Her comments follow REINZ today releasing its Monthly Property Report for May which shows median house prices across New Zealand were up by 6.9%, compared to May 2019 – with Auckland up 7.1%. However, median prices compared to April were mixed, with the country seeing an overall drop. Nonetheless 11 out of 15 regions saw monthly median price increases.

“We knew the volume of sales would be well down on May last year, but what’s really encouraging is the huge surge we saw in house sales when lockdown restrictions lessened in May – with the number of houses selling nationwide lifting nearly 200% compared to April,” she says.

The Century 21 boss says the REINZ sales results for May will surprise many people.

“Sure, some prices have slipped in recent months, but overall median house prices are still comfortably up on this time last year for both Auckland and the rest of the country. At this point in time we’ve lost a couple months, but we certainly haven’t lost a year.”

Ms Mayne says three months ago some commentators were predicting a swift and severe property crash, but the latest numbers show most regions in New Zealand are still seeing monthly increases in median price, with some even achieving record median prices.

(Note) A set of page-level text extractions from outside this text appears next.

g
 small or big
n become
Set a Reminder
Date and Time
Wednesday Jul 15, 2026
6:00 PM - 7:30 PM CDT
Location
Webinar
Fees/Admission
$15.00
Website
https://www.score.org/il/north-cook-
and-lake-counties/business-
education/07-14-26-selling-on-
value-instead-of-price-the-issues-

“We all know things will change. We just don’t know to what extent. These latest numbers, however, are the first real confirmation that overall prices have yet to change dramatically,” she says.

She acknowledges one thing that has changed is the time it now takes to sell a property. The median number of days to sell a property nationally increased by 17 days from 41 to 58 when compared to May 2019.

“Vendors need to be a little more patient, but the fact that prices are still holding up well is great news for homeowners. At the same time, we’re seeing some pockets of opportunity emerge for first-home buyers boosted by record-low interest rates and lower deposit requirements,” says Derryn Mayne.